*** Opening of Material provided ***

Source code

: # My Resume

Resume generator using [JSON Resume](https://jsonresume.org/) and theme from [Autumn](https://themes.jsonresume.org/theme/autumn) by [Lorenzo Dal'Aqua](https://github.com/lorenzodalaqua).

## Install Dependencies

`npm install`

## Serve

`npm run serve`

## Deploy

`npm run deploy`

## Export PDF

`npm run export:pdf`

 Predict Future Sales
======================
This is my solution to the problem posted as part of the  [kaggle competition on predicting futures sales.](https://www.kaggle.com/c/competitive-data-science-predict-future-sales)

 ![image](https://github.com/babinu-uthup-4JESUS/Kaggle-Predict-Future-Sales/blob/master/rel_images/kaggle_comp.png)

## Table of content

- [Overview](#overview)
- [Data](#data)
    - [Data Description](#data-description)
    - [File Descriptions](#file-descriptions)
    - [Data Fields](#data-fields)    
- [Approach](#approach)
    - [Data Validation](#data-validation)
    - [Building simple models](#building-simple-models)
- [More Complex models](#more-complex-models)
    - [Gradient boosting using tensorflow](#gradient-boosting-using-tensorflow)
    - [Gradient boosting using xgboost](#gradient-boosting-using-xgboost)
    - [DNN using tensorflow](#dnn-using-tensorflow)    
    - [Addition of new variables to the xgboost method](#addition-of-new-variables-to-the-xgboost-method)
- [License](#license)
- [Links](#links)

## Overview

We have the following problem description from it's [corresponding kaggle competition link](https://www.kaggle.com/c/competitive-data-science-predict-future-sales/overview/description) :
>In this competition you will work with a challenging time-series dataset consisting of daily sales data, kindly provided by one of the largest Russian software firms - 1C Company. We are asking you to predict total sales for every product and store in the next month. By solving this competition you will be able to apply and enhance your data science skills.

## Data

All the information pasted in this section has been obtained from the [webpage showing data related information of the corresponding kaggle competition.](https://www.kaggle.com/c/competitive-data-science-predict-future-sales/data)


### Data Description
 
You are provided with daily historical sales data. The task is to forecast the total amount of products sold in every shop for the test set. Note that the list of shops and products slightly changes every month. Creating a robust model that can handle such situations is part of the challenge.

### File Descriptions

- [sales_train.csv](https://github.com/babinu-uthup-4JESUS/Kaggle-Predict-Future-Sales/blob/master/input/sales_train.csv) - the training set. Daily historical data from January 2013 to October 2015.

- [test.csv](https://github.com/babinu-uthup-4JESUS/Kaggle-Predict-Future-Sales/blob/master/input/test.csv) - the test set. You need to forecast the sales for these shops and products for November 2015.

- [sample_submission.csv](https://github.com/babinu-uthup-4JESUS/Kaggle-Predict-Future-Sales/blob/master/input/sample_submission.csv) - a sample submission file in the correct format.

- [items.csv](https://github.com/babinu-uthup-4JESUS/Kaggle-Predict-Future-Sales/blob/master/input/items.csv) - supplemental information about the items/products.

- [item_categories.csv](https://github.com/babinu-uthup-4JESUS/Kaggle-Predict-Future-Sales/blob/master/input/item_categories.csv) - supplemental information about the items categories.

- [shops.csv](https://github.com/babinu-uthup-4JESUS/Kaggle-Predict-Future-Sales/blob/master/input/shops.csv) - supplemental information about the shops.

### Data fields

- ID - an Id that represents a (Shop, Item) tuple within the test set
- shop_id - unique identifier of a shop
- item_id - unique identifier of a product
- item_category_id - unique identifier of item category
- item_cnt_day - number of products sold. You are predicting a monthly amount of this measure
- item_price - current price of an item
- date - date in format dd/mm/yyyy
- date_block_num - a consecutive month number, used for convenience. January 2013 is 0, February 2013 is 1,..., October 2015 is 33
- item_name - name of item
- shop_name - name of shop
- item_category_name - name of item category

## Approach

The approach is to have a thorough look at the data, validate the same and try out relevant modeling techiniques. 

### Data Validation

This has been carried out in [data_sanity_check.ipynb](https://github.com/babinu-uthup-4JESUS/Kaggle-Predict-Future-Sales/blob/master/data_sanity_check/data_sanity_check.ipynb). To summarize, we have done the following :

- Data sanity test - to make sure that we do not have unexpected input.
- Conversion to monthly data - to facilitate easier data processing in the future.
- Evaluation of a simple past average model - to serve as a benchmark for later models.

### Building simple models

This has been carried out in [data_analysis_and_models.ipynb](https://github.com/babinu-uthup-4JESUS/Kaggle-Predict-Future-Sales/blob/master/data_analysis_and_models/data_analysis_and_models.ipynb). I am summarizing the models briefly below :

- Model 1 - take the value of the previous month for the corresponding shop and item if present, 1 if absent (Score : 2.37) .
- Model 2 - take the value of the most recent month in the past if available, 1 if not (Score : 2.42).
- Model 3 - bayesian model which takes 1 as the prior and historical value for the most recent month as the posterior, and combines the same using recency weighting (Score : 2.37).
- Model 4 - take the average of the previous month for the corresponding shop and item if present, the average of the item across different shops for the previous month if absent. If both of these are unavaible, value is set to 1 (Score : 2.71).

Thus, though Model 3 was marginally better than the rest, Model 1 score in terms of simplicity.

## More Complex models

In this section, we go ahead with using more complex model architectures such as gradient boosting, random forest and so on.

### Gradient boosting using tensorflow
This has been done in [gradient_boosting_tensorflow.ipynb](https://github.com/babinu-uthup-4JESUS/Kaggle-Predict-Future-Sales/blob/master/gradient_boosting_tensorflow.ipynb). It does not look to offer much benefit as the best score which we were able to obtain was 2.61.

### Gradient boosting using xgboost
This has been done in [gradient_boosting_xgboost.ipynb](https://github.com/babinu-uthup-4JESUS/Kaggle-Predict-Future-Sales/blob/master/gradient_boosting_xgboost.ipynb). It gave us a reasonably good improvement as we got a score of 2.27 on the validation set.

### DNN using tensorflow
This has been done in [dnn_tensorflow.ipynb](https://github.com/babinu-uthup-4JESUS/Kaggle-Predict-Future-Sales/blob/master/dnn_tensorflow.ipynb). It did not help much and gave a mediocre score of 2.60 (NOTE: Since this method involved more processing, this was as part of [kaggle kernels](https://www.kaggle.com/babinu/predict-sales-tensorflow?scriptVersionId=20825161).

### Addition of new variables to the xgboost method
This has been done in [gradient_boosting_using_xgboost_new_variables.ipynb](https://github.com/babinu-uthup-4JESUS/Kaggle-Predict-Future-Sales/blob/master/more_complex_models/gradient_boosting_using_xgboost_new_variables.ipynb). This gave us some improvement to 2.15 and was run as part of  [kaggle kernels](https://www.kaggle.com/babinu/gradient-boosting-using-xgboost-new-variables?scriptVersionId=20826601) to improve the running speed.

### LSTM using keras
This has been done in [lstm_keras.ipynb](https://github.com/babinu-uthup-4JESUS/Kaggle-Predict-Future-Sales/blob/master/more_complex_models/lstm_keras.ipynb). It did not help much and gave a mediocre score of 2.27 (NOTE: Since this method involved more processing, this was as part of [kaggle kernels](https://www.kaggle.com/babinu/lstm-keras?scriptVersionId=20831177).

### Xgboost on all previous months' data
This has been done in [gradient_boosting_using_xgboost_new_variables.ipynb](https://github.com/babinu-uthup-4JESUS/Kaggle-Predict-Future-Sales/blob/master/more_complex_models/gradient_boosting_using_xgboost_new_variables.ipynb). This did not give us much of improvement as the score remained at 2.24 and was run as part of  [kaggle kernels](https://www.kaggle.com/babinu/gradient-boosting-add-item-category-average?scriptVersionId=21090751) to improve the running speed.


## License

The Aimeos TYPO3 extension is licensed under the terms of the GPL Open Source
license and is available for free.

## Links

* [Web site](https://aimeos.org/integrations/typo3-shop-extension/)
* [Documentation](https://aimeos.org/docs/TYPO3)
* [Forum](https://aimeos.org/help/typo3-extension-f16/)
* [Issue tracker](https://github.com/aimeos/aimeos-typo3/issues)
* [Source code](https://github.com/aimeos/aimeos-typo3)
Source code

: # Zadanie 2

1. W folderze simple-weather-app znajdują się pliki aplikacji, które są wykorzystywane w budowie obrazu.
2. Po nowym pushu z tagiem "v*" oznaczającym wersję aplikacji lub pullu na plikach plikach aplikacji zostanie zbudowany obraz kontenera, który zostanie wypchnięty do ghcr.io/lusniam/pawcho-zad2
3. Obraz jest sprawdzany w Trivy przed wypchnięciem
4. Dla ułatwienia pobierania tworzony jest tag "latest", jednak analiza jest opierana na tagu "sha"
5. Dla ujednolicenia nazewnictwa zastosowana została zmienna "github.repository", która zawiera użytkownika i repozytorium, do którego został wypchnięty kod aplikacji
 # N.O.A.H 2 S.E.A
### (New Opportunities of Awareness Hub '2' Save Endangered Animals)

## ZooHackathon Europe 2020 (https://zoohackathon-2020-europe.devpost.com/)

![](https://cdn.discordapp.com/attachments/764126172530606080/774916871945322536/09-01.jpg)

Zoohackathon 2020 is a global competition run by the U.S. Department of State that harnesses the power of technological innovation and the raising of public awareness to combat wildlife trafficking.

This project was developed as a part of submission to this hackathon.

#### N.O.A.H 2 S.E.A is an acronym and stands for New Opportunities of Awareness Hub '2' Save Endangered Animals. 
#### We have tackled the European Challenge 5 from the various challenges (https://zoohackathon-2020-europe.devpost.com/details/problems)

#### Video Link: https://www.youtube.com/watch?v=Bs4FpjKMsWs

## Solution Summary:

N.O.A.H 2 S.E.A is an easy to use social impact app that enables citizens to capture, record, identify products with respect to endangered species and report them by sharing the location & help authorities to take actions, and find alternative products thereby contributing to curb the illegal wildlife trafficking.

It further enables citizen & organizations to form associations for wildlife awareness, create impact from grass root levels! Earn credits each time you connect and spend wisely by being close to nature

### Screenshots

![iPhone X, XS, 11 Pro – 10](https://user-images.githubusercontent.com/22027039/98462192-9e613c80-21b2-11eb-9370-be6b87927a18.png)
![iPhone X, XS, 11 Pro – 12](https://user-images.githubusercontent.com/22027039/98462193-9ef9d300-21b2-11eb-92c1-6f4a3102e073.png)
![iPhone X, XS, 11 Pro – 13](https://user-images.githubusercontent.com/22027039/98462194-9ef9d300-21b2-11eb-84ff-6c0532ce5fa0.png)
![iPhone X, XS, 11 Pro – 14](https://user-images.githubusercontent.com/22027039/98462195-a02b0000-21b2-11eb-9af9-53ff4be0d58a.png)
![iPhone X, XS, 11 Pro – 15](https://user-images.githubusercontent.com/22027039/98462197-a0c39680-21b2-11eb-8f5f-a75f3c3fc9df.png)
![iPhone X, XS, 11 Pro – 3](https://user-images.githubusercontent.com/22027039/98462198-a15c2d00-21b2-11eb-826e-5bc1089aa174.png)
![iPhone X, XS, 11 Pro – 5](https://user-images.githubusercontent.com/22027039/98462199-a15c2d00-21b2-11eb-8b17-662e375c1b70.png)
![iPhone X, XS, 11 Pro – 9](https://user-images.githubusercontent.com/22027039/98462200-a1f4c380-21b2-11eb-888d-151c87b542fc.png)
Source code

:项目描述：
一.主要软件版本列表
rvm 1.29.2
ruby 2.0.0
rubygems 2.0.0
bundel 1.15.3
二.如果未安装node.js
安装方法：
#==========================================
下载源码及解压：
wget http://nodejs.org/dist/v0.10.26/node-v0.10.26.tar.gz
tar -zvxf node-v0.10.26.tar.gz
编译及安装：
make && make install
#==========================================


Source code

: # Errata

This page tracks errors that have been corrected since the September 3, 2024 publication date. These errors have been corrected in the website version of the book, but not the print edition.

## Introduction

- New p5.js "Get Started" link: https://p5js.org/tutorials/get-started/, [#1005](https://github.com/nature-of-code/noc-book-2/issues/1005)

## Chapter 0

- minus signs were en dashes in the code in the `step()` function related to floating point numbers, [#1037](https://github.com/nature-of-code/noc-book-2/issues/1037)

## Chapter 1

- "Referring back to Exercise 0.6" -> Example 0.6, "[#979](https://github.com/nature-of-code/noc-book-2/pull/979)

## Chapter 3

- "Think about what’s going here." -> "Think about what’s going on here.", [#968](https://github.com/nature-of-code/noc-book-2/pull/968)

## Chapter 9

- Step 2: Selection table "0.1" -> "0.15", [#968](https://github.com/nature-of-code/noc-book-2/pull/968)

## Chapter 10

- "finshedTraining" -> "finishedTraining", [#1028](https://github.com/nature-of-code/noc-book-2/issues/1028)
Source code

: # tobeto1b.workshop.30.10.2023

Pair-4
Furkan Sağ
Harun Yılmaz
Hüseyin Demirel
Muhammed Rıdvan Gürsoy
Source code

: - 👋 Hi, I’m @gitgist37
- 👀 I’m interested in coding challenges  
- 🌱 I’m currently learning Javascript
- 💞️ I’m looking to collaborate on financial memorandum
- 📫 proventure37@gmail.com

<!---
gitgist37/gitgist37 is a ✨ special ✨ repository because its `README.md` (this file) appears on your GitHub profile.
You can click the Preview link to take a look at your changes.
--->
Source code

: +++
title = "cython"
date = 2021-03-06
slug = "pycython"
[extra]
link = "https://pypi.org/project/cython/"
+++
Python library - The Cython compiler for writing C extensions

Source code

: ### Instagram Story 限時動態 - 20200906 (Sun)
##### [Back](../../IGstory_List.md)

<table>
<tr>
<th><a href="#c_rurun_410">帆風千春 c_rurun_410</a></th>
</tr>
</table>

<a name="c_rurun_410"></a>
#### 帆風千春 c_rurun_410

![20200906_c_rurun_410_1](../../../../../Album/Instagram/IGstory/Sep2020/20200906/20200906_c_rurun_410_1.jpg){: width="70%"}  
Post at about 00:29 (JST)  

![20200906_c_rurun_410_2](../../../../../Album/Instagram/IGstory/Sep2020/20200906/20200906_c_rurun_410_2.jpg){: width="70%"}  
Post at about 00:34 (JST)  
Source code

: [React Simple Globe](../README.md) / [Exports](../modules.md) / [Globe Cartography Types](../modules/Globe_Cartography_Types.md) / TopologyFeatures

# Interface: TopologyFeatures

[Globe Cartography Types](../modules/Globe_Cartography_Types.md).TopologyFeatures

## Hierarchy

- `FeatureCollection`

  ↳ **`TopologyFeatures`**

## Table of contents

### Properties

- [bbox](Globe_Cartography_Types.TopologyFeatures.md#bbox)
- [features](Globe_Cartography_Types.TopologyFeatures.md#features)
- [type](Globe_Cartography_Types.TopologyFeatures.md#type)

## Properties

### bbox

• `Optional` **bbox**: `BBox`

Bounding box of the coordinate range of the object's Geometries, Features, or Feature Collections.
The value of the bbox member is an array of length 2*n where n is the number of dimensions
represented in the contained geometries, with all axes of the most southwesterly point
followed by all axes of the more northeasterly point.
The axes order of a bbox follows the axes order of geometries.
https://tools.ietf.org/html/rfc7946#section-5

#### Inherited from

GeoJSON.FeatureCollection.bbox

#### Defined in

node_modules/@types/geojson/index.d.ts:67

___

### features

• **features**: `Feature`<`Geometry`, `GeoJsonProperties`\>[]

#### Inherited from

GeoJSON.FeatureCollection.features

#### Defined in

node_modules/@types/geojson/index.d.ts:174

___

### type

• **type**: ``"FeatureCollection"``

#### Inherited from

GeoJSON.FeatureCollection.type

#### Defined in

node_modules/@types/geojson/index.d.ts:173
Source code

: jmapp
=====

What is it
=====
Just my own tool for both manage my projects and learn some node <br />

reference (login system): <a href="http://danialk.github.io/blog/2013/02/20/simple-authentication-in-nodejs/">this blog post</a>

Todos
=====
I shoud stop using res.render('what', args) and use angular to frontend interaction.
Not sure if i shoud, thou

*** Close of Material provided ***

* _Instructions for the task_:
Rewrite the lines from the one containing "We have the" through the one containing "about the items/products.". Change every "kaggle competition" to "Kaggle competition" and leave everything else unchanged.

* _Written response_:
We have the following problem description from it's [corresponding Kaggle competition link](https://www.kaggle.com/c/competitive-data-science-predict-future-sales/overview/description) :
>In this competition you will work with a challenging time-series dataset consisting of daily sales data, kindly provided by one of the largest Russian software firms - 1C Company. We are asking you to predict total sales for every product and store in the next month. By solving this competition you will be able to apply and enhance your data science skills.

## Data

All the information pasted in this section has been obtained from the [webpage showing data related information of the corresponding Kaggle competition.](https://www.kaggle.com/c/competitive-data-science-predict-future-sales/data)


### Data Description
 
You are provided with daily historical sales data. The task is to forecast the total amount of products sold in every shop for the test set. Note that the list of shops and products slightly changes every month. Creating a robust model that can handle such situations is part of the challenge.

### File Descriptions

- [sales_train.csv](https://github.com/babinu-uthup-4JESUS/Kaggle-Predict-Future-Sales/blob/master/input/sales_train.csv) - the training set. Daily historical data from January 2013 to October 2015.

- [test.csv](https://github.com/babinu-uthup-4JESUS/Kaggle-Predict-Future-Sales/blob/master/input/test.csv) - the test set. You need to forecast the sales for these shops and products for November 2015.

- [sample_submission.csv](https://github.com/babinu-uthup-4JESUS/Kaggle-Predict-Future-Sales/blob/master/input/sample_submission.csv) - a sample submission file in the correct format.

- [items.csv](https://github.com/babinu-uthup-4JESUS/Kaggle-Predict-Future-Sales/blob/master/input/items.csv) - supplemental information about the items/products.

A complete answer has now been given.